РАБОЧЕЕ ЗАДАНИЕ -> Выведите строки материала без изменений, начиная с самой первой и заканчивая строкой, где есть «Rank the categories», включительно.

☆ ☆ ☆

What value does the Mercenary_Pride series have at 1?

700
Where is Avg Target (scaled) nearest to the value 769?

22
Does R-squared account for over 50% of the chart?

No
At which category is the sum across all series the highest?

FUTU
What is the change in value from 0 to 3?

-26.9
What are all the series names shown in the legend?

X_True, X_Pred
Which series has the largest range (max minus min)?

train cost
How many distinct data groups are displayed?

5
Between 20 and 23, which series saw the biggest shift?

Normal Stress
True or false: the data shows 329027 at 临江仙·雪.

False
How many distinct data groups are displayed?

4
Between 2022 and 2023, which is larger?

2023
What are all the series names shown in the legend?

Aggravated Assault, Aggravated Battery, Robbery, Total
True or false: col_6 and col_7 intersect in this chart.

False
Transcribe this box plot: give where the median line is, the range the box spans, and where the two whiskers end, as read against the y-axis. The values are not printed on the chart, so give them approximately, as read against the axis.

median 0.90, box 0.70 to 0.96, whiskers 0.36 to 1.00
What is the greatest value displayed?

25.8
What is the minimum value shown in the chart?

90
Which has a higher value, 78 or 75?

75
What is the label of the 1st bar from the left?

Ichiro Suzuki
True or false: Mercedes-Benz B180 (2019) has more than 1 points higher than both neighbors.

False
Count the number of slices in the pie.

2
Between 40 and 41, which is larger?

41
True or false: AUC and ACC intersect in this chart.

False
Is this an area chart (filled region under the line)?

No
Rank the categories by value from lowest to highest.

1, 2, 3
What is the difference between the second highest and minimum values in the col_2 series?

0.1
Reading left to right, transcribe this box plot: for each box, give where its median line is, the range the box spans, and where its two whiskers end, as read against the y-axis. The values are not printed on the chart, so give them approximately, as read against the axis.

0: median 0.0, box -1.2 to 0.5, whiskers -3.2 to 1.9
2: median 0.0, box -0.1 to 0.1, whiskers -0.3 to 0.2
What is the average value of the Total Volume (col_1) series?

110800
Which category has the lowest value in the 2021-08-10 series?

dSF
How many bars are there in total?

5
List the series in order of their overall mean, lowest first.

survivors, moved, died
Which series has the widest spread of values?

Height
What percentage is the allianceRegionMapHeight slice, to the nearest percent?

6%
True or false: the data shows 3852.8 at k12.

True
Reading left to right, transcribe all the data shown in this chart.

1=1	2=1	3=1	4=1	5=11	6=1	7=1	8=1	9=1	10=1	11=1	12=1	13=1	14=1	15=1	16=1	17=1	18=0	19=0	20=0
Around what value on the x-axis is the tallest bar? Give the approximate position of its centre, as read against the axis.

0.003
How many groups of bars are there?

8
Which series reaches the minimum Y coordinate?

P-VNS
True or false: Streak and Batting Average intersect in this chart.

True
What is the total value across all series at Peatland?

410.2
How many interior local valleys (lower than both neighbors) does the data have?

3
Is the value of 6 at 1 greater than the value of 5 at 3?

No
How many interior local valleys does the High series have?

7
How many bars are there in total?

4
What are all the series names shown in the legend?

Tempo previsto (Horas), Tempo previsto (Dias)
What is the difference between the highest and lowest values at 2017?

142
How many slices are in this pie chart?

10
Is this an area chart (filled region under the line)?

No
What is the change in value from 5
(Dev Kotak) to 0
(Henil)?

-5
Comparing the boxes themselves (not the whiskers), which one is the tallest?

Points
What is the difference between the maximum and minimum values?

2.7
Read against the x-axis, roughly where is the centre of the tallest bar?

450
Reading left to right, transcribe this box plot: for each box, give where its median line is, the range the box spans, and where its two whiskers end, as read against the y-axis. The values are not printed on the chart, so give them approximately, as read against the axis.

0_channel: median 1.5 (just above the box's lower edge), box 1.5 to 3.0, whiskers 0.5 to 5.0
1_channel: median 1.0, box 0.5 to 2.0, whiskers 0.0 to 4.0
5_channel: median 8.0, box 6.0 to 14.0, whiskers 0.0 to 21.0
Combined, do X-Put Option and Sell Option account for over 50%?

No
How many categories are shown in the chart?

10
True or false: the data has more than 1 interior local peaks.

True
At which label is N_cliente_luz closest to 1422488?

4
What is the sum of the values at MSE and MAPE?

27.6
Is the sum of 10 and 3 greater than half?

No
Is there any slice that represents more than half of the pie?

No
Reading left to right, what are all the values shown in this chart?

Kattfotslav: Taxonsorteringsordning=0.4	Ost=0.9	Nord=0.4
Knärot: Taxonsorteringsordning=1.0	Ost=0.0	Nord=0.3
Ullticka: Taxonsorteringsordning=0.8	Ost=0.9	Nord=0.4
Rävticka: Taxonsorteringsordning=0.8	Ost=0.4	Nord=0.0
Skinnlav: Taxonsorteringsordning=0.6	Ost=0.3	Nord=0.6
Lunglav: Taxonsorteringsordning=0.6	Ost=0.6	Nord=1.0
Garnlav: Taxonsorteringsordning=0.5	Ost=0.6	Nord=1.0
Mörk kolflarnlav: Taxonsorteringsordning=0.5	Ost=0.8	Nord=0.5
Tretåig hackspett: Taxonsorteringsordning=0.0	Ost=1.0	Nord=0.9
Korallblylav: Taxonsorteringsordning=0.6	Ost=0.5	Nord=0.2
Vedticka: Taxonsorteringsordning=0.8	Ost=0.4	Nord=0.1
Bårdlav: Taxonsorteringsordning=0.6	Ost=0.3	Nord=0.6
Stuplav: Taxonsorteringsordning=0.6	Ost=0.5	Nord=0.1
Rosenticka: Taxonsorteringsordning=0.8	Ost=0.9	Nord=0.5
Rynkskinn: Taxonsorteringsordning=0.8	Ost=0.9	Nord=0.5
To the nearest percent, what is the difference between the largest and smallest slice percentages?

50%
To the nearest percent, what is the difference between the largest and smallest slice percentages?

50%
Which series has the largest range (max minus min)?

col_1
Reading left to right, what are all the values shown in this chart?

☆ ☆ ☆

РЕЗУЛЬТАТ ЗАДАНИЯ ->
What value does the Mercenary_Pride series have at 1?

700
Where is Avg Target (scaled) nearest to the value 769?

22
Does R-squared account for over 50% of the chart?

No
At which category is the sum across all series the highest?

FUTU
What is the change in value from 0 to 3?

-26.9
What are all the series names shown in the legend?

X_True, X_Pred
Which series has the largest range (max minus min)?

train cost
How many distinct data groups are displayed?

5
Between 20 and 23, which series saw the biggest shift?

Normal Stress
True or false: the data shows 329027 at 临江仙·雪.

False
How many distinct data groups are displayed?

4
Between 2022 and 2023, which is larger?

2023
What are all the series names shown in the legend?

Aggravated Assault, Aggravated Battery, Robbery, Total
True or false: col_6 and col_7 intersect in this chart.

False
Transcribe this box plot: give where the median line is, the range the box spans, and where the two whiskers end, as read against the y-axis. The values are not printed on the chart, so give them approximately, as read against the axis.

median 0.90, box 0.70 to 0.96, whiskers 0.36 to 1.00
What is the greatest value displayed?

25.8
What is the minimum value shown in the chart?

90
Which has a higher value, 78 or 75?

75
What is the label of the 1st bar from the left?

Ichiro Suzuki
True or false: Mercedes-Benz B180 (2019) has more than 1 points higher than both neighbors.

False
Count the number of slices in the pie.

2
Between 40 and 41, which is larger?

41
True or false: AUC and ACC intersect in this chart.

False
Is this an area chart (filled region under the line)?

No
Rank the categories by value from lowest to highest.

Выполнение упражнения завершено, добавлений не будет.